Offers of help from the United States military and from various United Nations programmes were refused, civil defence director John Hamilton said, with the nation of four million able to fend for itself.
"I suppose they're probably surprised that we turned down their offers of assistance because in most cases an earthquake of the magnitude that we've experienced would inevitably result in high casualty numbers and the need for humanitarian assistance," he said.
"We're very grateful that the offers were made and fortunately we were able to say 'not required'."
A state of emergency declared soon after the quake would be reviewed on Monday, officials said.
Saturday's earthquake caused a mess of crumbled buildings, crushed cars and mangled roads which Prime Minister John Key described as looking like parts of the city had been "put in the tumble dryer and been given a darn good shake".
But after the initial shock, New Zealanders quickly set about providing food and accommodation for those who had lost their homes.
With electricity and water supplies cut, neighbourhood barbecues were organised as families pooled food and water supplies.
In rural areas, farmers set up a network of generators to ensure all milking would be completed as quickly as possible.
Opposition leader Phil Goff said he was amazed at the attitude of a couple he met removing possessions from their house, which was only fit for demolition.
"They were saying things like 'well, it could be a lot worse, think of the people in Pakistan where their homes and property have been destroyed, they have nobody to help them out, their kids are suffering from disease'."

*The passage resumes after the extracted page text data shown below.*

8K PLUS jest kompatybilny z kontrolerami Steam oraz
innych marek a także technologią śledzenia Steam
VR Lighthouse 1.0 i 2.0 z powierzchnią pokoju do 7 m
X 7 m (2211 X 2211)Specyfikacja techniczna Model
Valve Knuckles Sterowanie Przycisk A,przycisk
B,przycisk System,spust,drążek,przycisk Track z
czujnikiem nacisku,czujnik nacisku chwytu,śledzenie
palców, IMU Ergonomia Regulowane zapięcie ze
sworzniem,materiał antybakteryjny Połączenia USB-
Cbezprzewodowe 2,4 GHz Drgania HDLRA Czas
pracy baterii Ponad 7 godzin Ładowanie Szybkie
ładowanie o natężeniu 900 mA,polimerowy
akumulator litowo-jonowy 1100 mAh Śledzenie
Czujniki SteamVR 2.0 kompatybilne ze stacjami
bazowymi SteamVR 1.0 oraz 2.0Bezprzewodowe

Throughout the day the media arrived to collect stories of survival and found "an astonishing atmosphere of resilience", the Sunday Star-Times reported.
"Christchurch took on a carnival atmosphere as strangers compared notes.
"A community rallied and shared its bottled water with its neighbours... even those who had lost almost everything were remarkably upbeat."
Roderick Smith and partner Nina refused to let the earthquake interrupt their wedding day and used the destruction as a backdrop for their wedding photos.
"All the places we were going to do photos were blocked (so) what we've been doing is driving around and finding nice looking rubble and making the most of a bad situation," Nina told the Stuff website.
The chapel where they held the wedding was unscathed but the reception venue was unusable so the party packed into a coffee shop instead.
Nigel Smith spent Saturday using his four-wheel drive to pull stuck cars out of people's driveways.
"Something like this brings people together," he said. "It's amazing how everyone has come out and is helping each other."
Key said it looked like a scene out of a movie: "The roads were just ripped apart. I saw a church completely broken in half."
The earthquake was New Zealand's most destructive since the 1931 tremor in Napier that killed 256 people.